Das FBI betonte weiter: »Als Folge der NGI-Initiativen wird das FBI in der Lage sein, Dienstleistungen bereitzustellen, die die Zusammenarbeit und Integration zwischen Behörden aller Ebenen des Bundes, aber auch der bundesstaatlichen Ebene sowie mit ausländischen Partnern verbessern und verstärken können.« Diesen Prozess treibt die Regierung nun enorm voran, indem sie mithilfe einer Technologie, die die Erfassung und Erkennung von Fingerabdrücken wie ein Kinderspiel aussehen lässt, alle verfügbaren Bilder-Datenbanken und andere personenbezogene Informationen über alle Personen, die in ihren Archiven erfasst sind, Behörden weltweit zugänglich macht und mit diesen austauscht.

In dem Bericht an das Ministerium aus dem Jahr 2006 heißt es, das NGI-Programm »nutze fachspezifische Vorgaben aus den Bereichen Spurenabgleich, Gesichtserkennung und multimodaler Biometrie«, die »es dem FBI ermöglichen, ein Fingerabdruck-Erkennungssystem für Terroristen zu entwickeln, das mit anderen Systemen zusammenarbeiten kann, die Verfügbarkeit und den Umfang der IAFIS-Fingerabdruckarchive für Terroristen erhöht und die Möglichkeit eröffnet, Handabdruckspuren abzugleichen und zuzuordnen«.

Um mehr geht es nicht? Im Rahmen einer Veranstaltung des Biometrischen Informationszentrums des FBI erläuterte die Behörde, warum Gesichtserkennungstechnologien unbedingt einbezogen werden müssten. Diese Technologien könnten insbesondere für die »Identifizierung von Personen in öffentlichen Datenbeständen« sowie bei der »automatisierten Überwachung von Aussichtspunkten« und »der Abverfolgung von Personenbewegungen« eingesetzt werden.

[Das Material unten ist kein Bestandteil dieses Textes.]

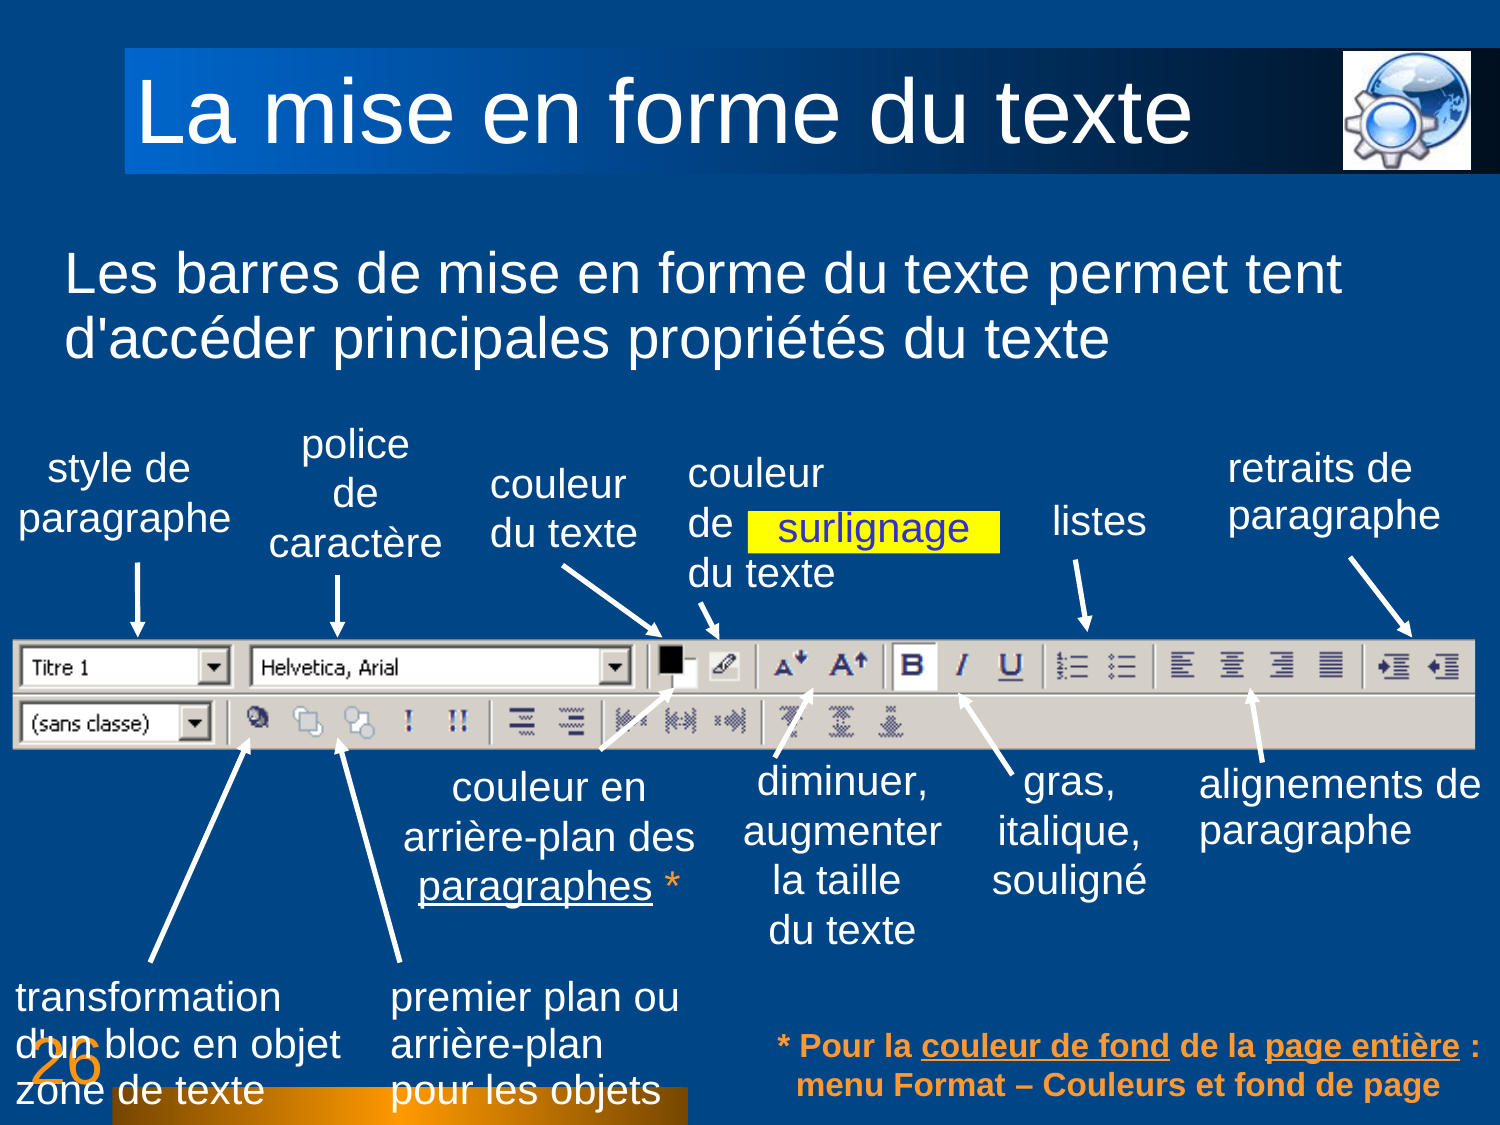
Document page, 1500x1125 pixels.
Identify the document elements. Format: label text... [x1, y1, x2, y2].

text_box diminuer, augmenter la taille du texte [720, 750, 965, 976]
text_box style de paragraphe [0, 437, 250, 557]
text_box * Pour la couleur de fond de la page entière : menu Format – Couleurs et fond de page [762, 1017, 1500, 1113]
text_box alignements de paragraphe [1183, 752, 1500, 869]
title Les barres de mise en forme du texte permet tent d'accéder principales propriétés du texte [50, 212, 1438, 400]
text_box listes [1037, 490, 1163, 553]
picture [1458, 51, 1471, 170]
text_box retraits de paragraphe [1212, 437, 1463, 554]
text_box transformation d'un bloc en objet zone de texte [0, 966, 375, 1125]
text_box gras, italique, souligné [976, 750, 1163, 913]
text_box premier plan ou arrière-plan pour les objets [375, 966, 713, 1125]
text_box couleur du texte [475, 452, 654, 568]
text_box police de caractère [253, 412, 458, 575]
text_box couleur de du texte [687, 450, 837, 605]
text_box couleur en arrière-plan des paragraphes * [381, 752, 717, 926]
title La mise en forme du texte [120, 17, 1458, 206]
chart [12, 639, 1476, 751]
text_box surlignage [747, 503, 1000, 561]
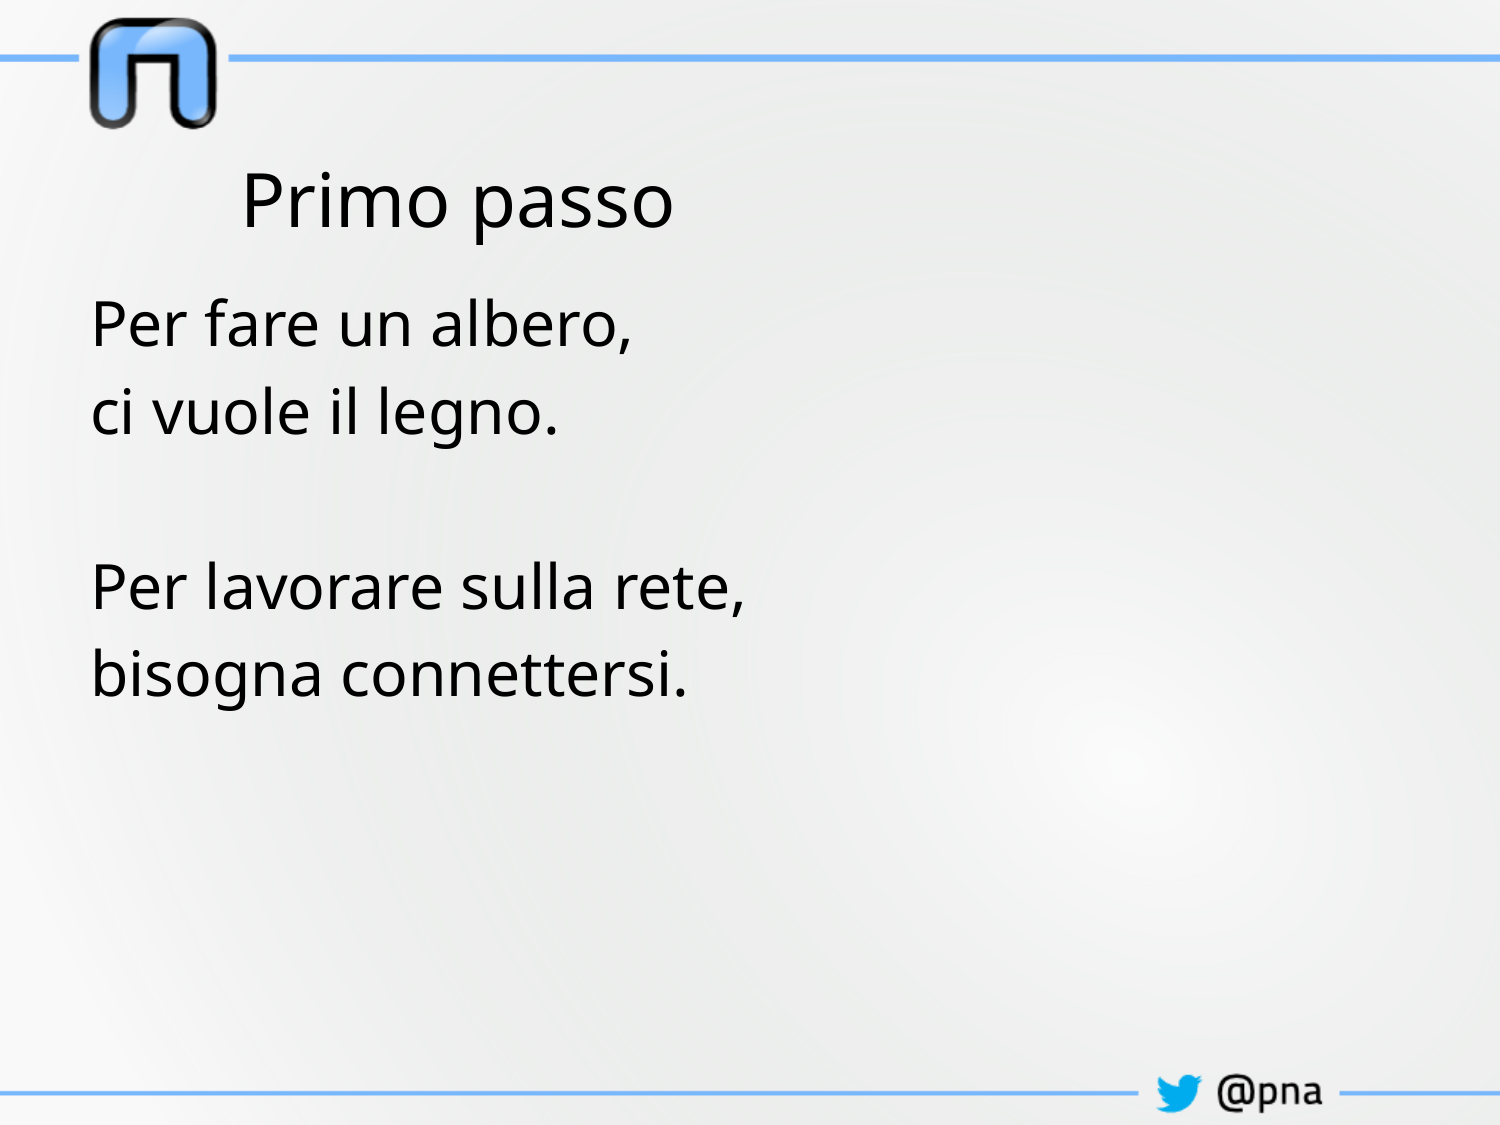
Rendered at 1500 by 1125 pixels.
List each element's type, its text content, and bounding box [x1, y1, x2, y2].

Das heißt aber nichts anderes, als dass es bei dem NGI-Programm um mehr als nur eine kombinierte Datensammlung aus Fahndungs- oder erkennungsdienstlichen Fotos und Fingerabdrücken geht. Das FBI räumt ja selbst ein, dass es mit dem Einsatz dieser Technologie Absichten verfolgt, die weit über die Suche nach Straftätern hinausgehen und flächendeckende Überwachungsmöglichkeiten einschließen. In seiner Gesamtheit haben wir es hier mit einem Überwachungssystem zu tun, wie man es sonst nur aus Science-Fiction-Büchern oder -Filmen kennt.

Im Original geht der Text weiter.